TORONTO – Despite low interest rates and a slowdown in consumer lending, Canada’s big banks managed to eke out another quarter of decent earnings growth by controlling costs and investing in their wealth management and capital markets businesses.
Some of the banks — CIBC and National Bank — also raised their annual dividends.
“They’re doing what they can, where they can, because they can’t change the interest rate environment,” said Robert Sedran, an analyst at CIBC World Markets.
The anticipated slowdown in Canadian consumer lending has arrived, leading to earnings that Sedran described as not spectacular but “good enough,” considering the economic headwinds the banks facing.
“I don’t think the numbers were great; I think the numbers were good. And that’s all we were expecting, so I tend to look at the quarter favourably from that perspective.”
Scotiabank (TSX:BNS), TD Bank and the Bank of Montreal (TSX:BMO) all came in just short of analyst estimates, while Royal Bank’s earnings matched expectations.
CIBC (TSX:CM) managed to beat analyst expectations by four cents while National Bank (TSX:NA) did so by a wide margin, raking in adjusted earnings of $2.08 per share compared to a consensus estimate of $1.98.
Combined, Canada’s six big banks earned roughly $7.5 billion during the quarter, up from $7.1 billion a year ago.
TD Bank and BMO both said signs the U.S. economy is recovering — such as shrinking unemployment and an increase in home values — should help their retail operations south of the border.
However, analysts noted that low interest rates and competitiveness in the U.S. banking sector are likely to put pressure on profit margins.
That’s why it’s crucial for Canadian banks that wish to compete in the U.S. banking sector to “get themselves to scale,” said Sedran, noting that he thinks TD and BMO have both succeeded in doing so through their various acquisitions.
“Having said that, as a bank, you’re still struggling under a low rate environment there, as well,” said Sedran.
“But the opportunity in the next few years seems to be more aligned towards the U.S. business growing than the Canadian personal and commercial banking business growing.”
TD bank’s CEO Ed Clark has indicated that so far, strong volume growth south of the border has been able to offset most of this compression, putting the bank in a strong position if and when interest rates in the U.S. should rise.
Improving economic conditions in the U.S. are likely to help even those Canadian banks that don’t have retail operations there.

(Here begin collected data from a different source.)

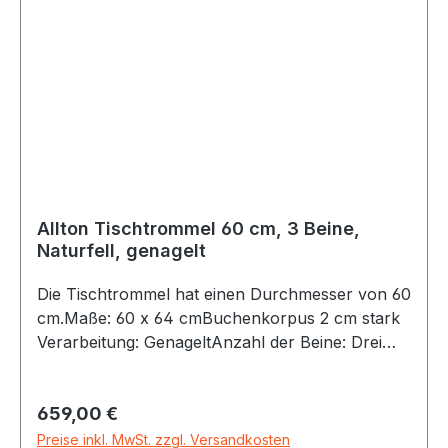
„Tisch“ entwickelt. Sie bietet viele spielerische
Möglichkeiten für Gruppenerlebnis und
Rhythmusschulung. Gemeinsam können 6-14
Personen auf demselben Instrument
verschiedenste Klangmöglichkeiten
herausfinden. Rhythmus und Taktgefühl kann
durch das unmittelbare Schauen, Horchen und
Fühlen am großen Trommeltisch leicht und mit
viel Spaß erlernt werden. Jeder sieht was die
anderen tun. Rasch entsteht über das Trommeln
Allton Tischtrommel 60 cm, 3 Beine,
spielerische Kommunikation und ein „Wir-
Naturfell, genagelt
Gefühl“.
Die Tischtrommel hat einen Durchmesser von 60
cm.Maße: 60 x 64 cmBuchenkorpus 2 cm stark
Verarbeitung: GenageltAnzahl der Beine: Drei
Material: hochwertiges NaturfellLieferung inkl.
Bedienungsanleitung und Aufbauanleitung.Alle
Regulärer Preis:
659,00 €
Tischtrommeln werden in unserer Werkstatt aus
Buchenholz handgefertigt, geölt und mit
Preise inkl. MwSt. zzgl. Versandkosten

Royal Bank (TSX:RY) said it is focusing on growing its capital markets business in the U.S., while Scotiabank also signalled that improvements in the American economy should help its various businesses.
Looking forward, Sedran expects more of the same in the next few quarters.
“The way I look at Canada is that profit growth is normalizing,” said Sedran.
“I think we’re still going to be able to get sort of mid-digit single earnings growth in Canada, it’s just not as compelling as what we have been getting.”